TASKS AND EXERCISES:
1) Answer these questions using the brand overview.
(a) In what year was Perfect White Tee founded?
(b) What is the price of the brand's sweatshirts?
(c) Through what sources did the CMO teach himself marketing?
2) Copy the brand overview word for word from "Brand Overview" to "to lifecycle marketing.".

READING PASSAGE:
··········

LTV LAB: We Bought from Perfect White Tee (Featuring CMO, Johnny Hickey)
Discover the full customer journey from site visit to unboxing with Perfect White Tee, and what can be improved to drive higher customer LTV in the future.
Brand Overview
Perfect White Tee is a premium basics brand specializing in high-quality, made-in-USA t-shirts and apparel. Founded in 2019 by co-founders with deep fashion industry experience (one co-founder previously built an 8-figure t-shirt company; the other sold hundreds of millions in apparel as a sales rep), the brand targets men and women ages 18-65 who value quality and are willing to invest in durable wardrobe staples. Products are priced at premium levels ($80+ for t-shirts, $148 for sweatshirts) and emphasize longevity—some pieces remain wearable after 4+ years. The brand differentiates through American manufacturing, 100% cotton materials, and thoughtful design details. CMO John Hickey is largely self-taught through marketing books, podcasts, and YouTube, bringing a performance-driven approach to lifecycle marketing.

··········

Stored entries:
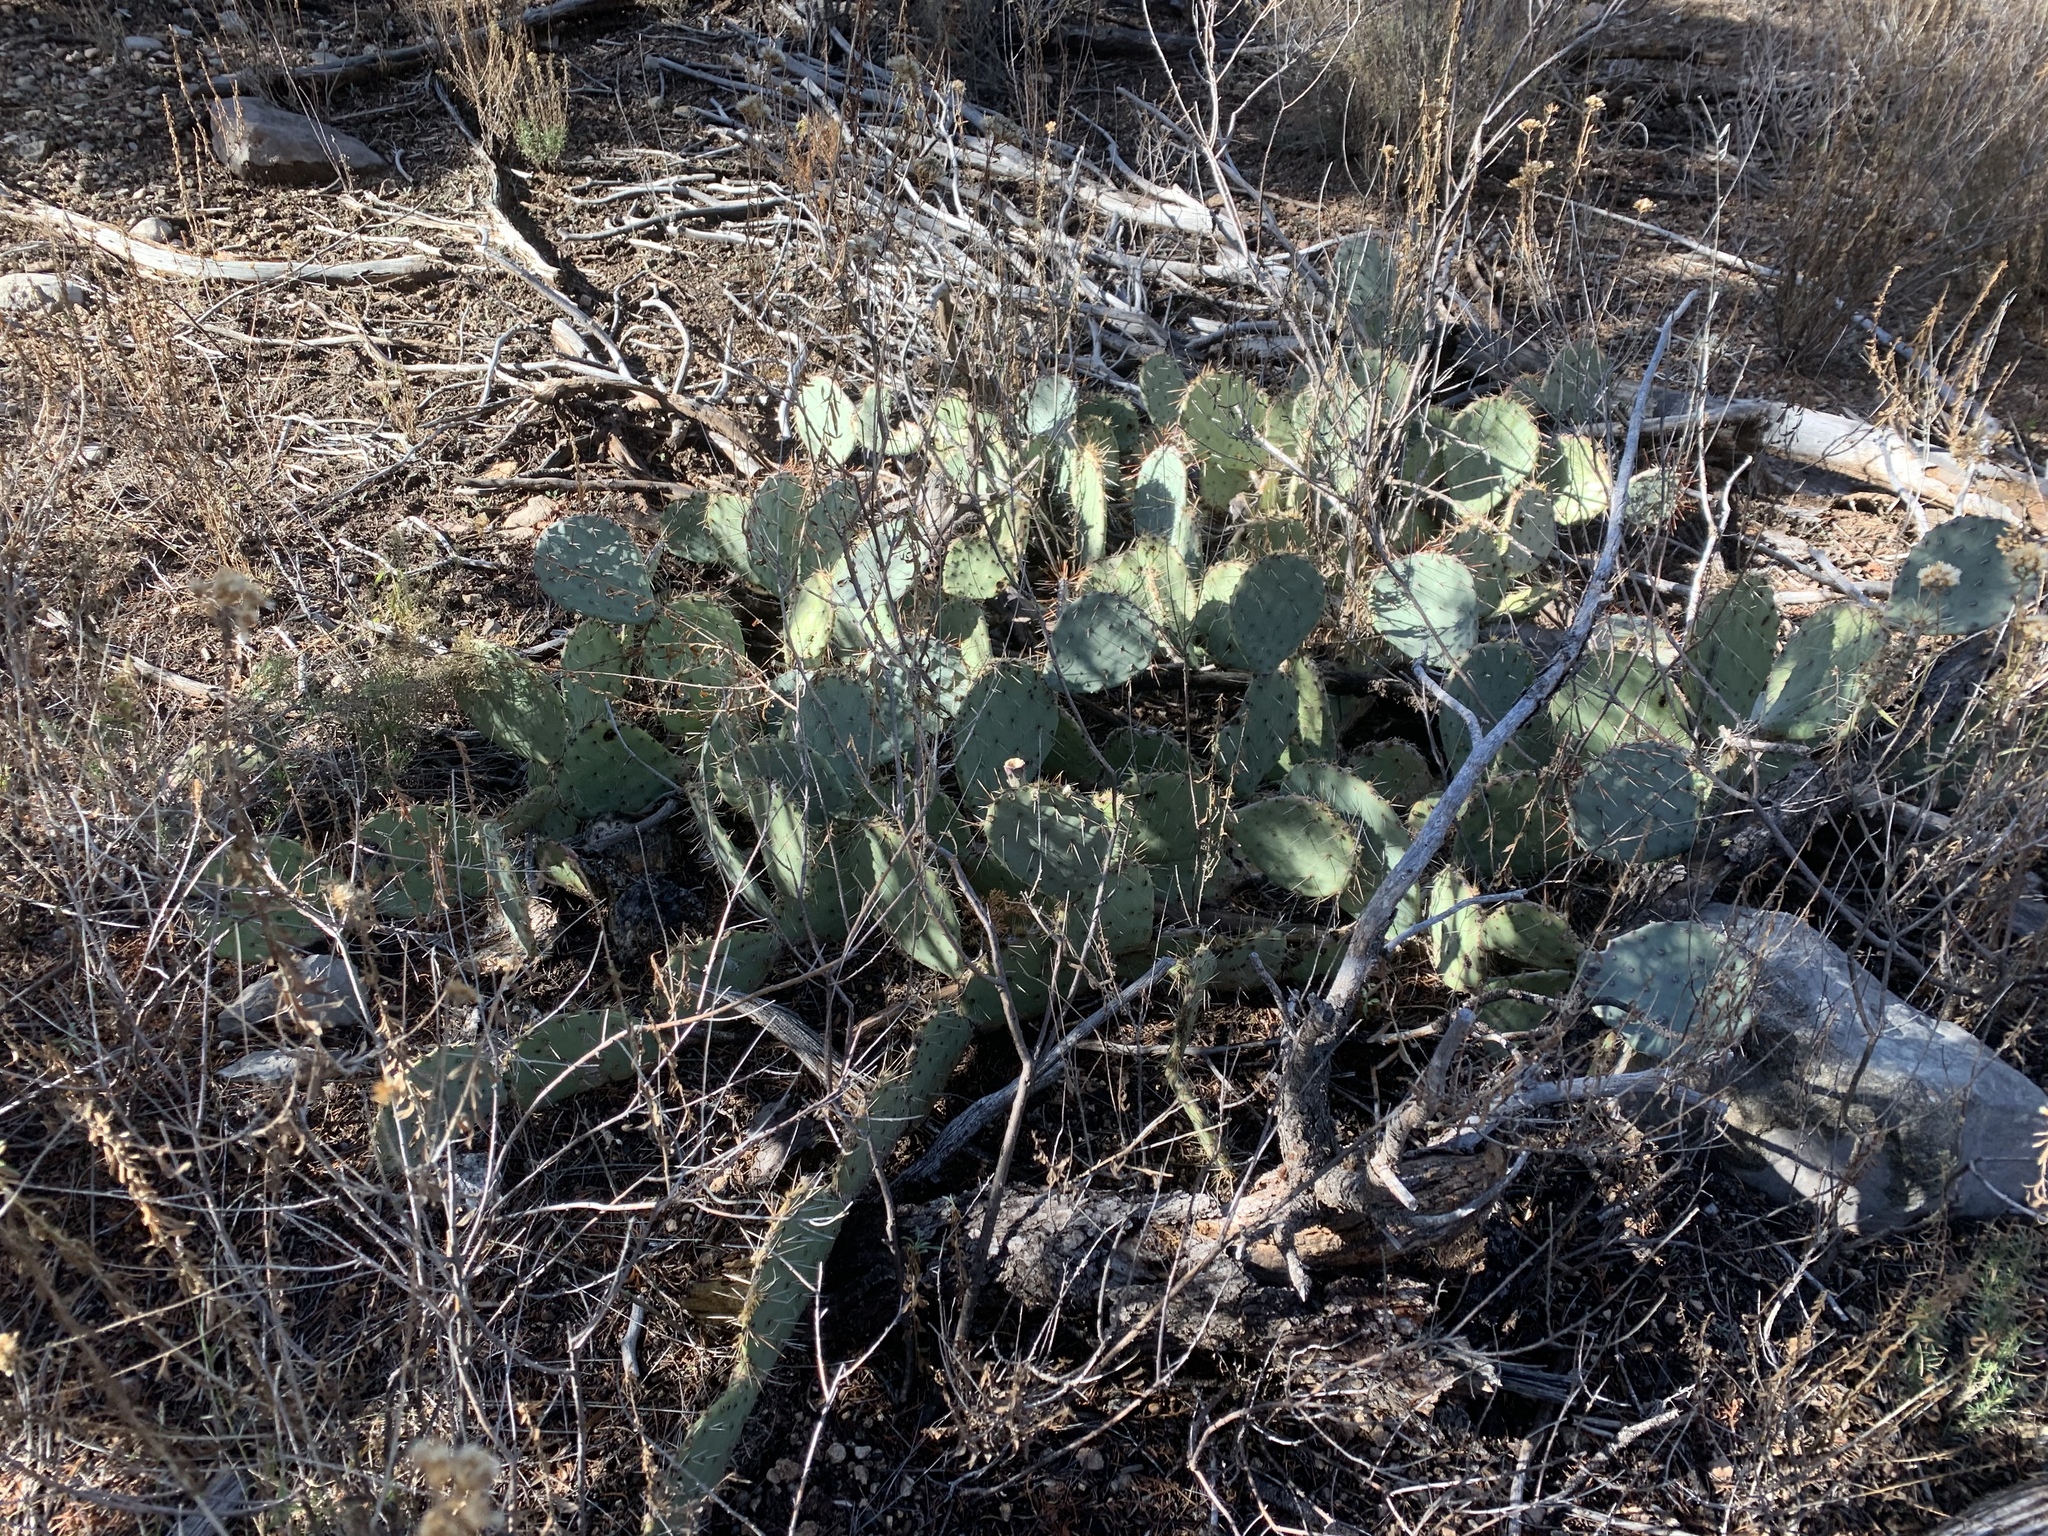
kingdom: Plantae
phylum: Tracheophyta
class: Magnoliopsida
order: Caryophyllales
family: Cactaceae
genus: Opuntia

··········

CORRECT ANSWERS:
1)
(a) 2019
(b) $148
(c) Marketing books, podcasts, and YouTube

2)
Brand Overview
Perfect White Tee is a premium basics brand specializing in high-quality, made-in-USA t-shirts and apparel. Founded in 2019 by co-founders with deep fashion industry experience (one co-founder previously built an 8-figure t-shirt company; the other sold hundreds of millions in apparel as a sales rep), the brand targets men and women ages 18-65 who value quality and are willing to invest in durable wardrobe staples. Products are priced at premium levels ($80+ for t-shirts, $148 for sweatshirts) and emphasize longevity—some pieces remain wearable after 4+ years. The brand differentiates through American manufacturing, 100% cotton materials, and thoughtful design details. CMO John Hickey is largely self-taught through marketing books, podcasts, and YouTube, bringing a performance-driven approach to lifecycle marketing.